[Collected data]
=-=-=

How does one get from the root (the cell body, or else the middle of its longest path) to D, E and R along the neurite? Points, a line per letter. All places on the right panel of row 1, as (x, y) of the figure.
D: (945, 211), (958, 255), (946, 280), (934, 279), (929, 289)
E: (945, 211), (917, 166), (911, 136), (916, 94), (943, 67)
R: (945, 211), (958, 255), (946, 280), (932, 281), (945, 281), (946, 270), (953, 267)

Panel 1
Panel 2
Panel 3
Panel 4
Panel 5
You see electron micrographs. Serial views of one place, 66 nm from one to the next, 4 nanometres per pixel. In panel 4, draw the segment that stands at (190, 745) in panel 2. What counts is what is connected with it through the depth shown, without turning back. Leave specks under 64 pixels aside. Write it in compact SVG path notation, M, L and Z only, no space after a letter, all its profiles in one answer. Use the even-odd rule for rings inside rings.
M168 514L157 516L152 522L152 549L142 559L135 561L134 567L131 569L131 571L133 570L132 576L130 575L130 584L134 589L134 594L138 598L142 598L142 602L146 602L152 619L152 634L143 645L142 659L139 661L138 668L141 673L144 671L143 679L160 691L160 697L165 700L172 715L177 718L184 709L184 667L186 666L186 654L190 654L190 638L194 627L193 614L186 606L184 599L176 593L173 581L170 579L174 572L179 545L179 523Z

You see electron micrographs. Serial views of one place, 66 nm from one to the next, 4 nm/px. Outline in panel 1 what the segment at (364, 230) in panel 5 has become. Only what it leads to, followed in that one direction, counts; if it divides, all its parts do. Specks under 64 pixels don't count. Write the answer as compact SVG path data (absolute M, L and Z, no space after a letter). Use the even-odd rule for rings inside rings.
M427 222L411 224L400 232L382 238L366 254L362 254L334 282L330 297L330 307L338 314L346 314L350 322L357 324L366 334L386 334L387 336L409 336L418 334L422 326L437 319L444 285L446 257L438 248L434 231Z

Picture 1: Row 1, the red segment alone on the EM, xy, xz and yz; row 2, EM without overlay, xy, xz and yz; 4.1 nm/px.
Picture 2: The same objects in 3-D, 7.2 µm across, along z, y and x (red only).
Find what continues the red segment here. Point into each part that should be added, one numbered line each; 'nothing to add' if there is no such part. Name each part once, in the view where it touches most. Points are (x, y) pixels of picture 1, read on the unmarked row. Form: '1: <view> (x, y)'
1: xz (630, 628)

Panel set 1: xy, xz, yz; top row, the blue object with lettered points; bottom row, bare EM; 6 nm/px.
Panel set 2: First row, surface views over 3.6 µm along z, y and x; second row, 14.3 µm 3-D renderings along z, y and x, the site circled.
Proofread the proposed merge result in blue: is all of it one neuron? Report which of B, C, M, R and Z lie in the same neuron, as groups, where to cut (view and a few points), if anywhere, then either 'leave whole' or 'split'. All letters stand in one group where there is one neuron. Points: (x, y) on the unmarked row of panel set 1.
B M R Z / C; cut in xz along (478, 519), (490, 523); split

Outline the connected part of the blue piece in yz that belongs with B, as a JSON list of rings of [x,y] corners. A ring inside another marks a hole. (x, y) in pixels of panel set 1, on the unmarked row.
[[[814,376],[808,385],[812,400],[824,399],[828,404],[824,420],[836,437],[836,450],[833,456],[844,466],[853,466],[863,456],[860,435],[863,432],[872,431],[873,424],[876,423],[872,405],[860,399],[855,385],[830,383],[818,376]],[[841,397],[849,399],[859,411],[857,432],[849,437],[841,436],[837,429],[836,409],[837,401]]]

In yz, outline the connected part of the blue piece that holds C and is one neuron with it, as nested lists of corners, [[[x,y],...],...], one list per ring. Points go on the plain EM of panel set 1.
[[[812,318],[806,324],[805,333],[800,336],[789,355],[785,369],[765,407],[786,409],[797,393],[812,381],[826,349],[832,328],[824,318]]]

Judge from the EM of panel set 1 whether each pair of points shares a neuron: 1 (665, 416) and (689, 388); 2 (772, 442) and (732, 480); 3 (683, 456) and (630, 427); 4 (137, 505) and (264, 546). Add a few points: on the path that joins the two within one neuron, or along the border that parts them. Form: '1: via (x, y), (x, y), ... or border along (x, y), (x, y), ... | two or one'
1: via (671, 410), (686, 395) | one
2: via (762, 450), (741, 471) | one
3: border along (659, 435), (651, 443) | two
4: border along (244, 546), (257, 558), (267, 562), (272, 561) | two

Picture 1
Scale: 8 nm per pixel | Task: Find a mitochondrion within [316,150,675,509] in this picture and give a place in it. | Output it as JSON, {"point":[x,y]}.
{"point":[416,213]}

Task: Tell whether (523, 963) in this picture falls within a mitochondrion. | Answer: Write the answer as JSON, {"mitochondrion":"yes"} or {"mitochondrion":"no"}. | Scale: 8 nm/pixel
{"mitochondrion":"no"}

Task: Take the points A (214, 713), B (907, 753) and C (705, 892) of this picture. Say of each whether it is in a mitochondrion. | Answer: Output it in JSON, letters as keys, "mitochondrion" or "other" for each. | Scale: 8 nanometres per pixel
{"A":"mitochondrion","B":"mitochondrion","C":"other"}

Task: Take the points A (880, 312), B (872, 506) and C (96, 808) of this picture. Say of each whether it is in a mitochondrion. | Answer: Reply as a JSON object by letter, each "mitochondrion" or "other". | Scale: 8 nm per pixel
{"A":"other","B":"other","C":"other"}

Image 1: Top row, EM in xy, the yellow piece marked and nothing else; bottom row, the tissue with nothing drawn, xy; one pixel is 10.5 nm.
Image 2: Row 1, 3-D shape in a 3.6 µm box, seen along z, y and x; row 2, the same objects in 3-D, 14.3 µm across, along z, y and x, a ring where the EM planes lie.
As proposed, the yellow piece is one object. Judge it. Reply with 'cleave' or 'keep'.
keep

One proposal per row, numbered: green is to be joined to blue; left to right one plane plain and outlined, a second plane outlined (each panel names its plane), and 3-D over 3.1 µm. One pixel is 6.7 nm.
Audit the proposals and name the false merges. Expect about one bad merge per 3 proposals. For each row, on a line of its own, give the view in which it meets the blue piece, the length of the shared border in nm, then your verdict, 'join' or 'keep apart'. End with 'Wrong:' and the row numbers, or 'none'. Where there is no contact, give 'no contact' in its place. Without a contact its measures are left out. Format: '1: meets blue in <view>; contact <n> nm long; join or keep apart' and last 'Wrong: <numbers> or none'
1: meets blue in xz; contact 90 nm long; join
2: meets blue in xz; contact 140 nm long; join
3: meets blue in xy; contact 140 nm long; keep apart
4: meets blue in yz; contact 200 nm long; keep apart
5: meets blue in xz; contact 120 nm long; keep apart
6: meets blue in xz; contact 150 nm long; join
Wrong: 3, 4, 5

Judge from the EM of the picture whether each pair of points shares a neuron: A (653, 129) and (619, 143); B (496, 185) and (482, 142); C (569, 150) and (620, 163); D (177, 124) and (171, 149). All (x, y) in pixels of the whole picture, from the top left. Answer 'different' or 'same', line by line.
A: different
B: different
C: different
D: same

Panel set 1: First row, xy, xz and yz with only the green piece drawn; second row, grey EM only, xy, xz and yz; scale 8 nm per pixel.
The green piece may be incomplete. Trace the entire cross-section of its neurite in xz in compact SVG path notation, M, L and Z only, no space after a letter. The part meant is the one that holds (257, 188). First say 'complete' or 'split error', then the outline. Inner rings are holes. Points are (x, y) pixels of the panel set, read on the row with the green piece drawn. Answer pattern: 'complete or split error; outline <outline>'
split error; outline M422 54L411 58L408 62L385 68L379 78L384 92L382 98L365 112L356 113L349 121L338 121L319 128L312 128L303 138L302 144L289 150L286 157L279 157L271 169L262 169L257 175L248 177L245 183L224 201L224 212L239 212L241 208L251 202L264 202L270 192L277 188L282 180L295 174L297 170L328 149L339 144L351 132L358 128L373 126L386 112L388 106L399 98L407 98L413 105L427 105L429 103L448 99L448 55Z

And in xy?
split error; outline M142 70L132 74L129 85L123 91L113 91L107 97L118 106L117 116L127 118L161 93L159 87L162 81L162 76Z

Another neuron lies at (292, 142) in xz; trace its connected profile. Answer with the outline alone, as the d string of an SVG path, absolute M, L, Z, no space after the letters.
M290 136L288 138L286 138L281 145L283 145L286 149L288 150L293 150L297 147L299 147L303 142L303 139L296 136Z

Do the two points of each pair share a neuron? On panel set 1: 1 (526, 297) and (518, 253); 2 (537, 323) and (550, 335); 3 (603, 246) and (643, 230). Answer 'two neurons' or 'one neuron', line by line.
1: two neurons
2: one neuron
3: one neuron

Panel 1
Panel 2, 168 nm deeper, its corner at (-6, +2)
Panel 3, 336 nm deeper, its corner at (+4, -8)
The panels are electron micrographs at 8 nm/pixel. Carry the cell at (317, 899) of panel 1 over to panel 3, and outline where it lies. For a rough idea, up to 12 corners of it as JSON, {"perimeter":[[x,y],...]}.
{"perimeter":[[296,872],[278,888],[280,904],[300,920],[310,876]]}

=-=-=

Filter the records above and return every line that holds the word "bottom".

Panel set 1: xy, xz, yz; top row, the blue object with lettered points; bottom row, bare EM; 6 nm/px.
Image 1: Top row, EM in xy, the yellow piece marked and nothing else; bottom row, the tissue with nothing drawn, xy; one pixel is 10.5 nm.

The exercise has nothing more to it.